Sorry if this has been posted already, but is there an *easy* way for me to take my latest CWR Nandroid backup, and change it into an SBF file?

It would save me a lot of time if/when I break my phone from experimenting. I had to recover my phone this morning, which meant about an hour to install a Verizon SBF, activating, rooting, reboots, bootstrap install, ROM manager install, latest CWR install, and finally recovering to my last Nandroid backup.

Thanks!


----------



## joeblow789 (Oct 8, 2011)

I've never attempted that & am no expert, but maybe this will get you close:
http://forum.xda-developers.com/showpost.php?p=27957587&postcount=1545
Also, maybe this guy knows some tricks:
http://www.droidforums.net/forum/droid-2-hacks/161849-tool-ezsbf.html
If any of this works, or you figure out anything that makes the process easier, let us know!


----------



## Gasai Yuno (Jul 25, 2011)

Short answer is no.

SBF is an image of the phone's flash memory, byte by byte, usually signed.

CWM's backup are either TAR archives or (older versions) filesystem images which cannot be signed since you lack the required keys (and I doubt the format CWM uses is compatible with the bootloader's flashing subsystem).

There's a possibility that /system doesn't require a key, but I highly doubt it, as all custom SBF images we have are made up of signed components obtained from disassembling already existing official SBF images.


----------



## Crocadile (Aug 21, 2011)

Alright, is there an easier way for me to recover other than the method I already mentioned?

Thanks for the reply btw, that was very detailed!

Sent from my DROID2 GLOBAL using Tapatalk 2


----------



## Gasai Yuno (Jul 25, 2011)

Alas, it's the only way.

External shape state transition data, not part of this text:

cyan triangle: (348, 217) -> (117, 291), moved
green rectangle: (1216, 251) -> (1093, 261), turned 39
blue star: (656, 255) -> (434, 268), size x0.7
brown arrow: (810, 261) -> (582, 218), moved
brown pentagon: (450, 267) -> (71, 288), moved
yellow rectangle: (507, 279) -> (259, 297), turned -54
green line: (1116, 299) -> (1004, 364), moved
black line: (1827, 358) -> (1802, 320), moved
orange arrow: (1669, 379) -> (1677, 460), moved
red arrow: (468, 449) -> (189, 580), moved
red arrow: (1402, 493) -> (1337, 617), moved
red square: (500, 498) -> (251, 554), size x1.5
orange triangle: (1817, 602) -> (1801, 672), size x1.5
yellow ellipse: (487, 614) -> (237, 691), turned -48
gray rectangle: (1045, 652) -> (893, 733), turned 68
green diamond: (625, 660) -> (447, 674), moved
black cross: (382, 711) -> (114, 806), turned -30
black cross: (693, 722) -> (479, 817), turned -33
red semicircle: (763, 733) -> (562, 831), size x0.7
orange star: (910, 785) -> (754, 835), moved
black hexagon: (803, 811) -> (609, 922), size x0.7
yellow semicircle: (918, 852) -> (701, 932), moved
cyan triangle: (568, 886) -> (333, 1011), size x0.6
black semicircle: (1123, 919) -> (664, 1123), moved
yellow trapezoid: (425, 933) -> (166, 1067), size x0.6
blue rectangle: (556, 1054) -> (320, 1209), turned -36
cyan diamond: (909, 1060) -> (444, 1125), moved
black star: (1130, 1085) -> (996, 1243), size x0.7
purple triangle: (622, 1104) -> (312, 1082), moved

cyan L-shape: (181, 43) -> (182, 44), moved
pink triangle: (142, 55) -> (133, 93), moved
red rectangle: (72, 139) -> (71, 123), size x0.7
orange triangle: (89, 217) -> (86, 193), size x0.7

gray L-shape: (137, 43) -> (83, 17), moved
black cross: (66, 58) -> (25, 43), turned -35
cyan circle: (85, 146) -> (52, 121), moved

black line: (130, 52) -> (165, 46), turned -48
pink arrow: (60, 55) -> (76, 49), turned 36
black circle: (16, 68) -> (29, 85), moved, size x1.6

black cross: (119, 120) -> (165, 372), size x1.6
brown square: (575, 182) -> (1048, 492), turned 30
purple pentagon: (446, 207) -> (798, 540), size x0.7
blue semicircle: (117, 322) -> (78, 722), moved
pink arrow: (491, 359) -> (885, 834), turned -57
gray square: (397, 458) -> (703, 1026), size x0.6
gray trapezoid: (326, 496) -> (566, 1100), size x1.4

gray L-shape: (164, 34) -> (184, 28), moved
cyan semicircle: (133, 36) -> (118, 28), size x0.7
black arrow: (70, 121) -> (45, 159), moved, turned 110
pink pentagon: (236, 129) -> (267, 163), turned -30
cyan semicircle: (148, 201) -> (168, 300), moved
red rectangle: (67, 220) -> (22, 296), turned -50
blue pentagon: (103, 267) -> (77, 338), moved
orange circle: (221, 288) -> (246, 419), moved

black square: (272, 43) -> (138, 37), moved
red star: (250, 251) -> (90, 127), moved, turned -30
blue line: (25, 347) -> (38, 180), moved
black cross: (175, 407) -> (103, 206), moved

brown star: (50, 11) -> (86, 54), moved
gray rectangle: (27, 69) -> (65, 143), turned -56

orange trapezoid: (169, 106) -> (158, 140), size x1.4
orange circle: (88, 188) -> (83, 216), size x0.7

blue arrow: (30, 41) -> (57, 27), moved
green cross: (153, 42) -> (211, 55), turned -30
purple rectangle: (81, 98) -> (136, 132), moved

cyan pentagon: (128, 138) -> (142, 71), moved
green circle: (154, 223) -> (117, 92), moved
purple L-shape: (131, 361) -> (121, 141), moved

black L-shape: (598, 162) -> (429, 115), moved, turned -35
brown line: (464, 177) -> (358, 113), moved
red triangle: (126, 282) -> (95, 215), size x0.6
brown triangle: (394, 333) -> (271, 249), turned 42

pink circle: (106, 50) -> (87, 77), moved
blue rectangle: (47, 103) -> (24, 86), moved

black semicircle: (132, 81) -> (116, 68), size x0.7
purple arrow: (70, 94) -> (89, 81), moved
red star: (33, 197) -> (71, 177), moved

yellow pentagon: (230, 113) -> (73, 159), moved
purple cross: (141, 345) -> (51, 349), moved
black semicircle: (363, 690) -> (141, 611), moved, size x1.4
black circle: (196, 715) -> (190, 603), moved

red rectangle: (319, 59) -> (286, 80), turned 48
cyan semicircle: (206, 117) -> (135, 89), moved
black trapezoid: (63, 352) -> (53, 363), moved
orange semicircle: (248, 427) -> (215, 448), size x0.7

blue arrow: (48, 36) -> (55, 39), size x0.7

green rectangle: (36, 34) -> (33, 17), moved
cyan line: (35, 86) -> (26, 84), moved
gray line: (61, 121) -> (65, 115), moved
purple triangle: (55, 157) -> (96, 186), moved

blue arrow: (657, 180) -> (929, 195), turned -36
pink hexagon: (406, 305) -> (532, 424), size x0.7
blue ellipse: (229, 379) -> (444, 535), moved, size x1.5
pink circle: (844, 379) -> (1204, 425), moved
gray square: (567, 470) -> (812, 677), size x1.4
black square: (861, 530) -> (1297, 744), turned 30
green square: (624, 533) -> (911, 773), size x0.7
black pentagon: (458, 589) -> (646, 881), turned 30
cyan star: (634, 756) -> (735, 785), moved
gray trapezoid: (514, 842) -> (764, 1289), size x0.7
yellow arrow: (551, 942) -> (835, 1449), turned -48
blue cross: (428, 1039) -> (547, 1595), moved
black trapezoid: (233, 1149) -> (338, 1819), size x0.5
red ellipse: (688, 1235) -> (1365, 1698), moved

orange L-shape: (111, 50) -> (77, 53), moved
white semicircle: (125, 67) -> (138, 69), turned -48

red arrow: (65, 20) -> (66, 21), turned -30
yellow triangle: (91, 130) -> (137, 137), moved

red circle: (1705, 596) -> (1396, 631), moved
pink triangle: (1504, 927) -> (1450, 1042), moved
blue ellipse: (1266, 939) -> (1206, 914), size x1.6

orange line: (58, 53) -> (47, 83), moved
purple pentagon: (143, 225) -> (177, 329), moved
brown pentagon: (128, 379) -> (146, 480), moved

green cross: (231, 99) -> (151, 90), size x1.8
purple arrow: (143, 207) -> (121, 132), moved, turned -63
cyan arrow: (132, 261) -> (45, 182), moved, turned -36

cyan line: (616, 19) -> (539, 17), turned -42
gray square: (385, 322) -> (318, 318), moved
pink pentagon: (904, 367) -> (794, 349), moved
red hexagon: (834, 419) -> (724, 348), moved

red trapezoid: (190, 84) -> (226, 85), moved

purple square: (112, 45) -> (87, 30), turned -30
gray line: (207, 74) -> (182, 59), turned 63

After you flash an SBF image, you do need to re-root, reinstall CWM and update it with ROM Manager to get it to load newer backups.

I don't see any possible shortcuts here, unless koush updates CWM that comes with Droid 2 Bootstrap Recovery to the latest version.

You can, though, modify the one-click root script for it to load CWM and ROM Manager onto the phone during the rooting process.


----------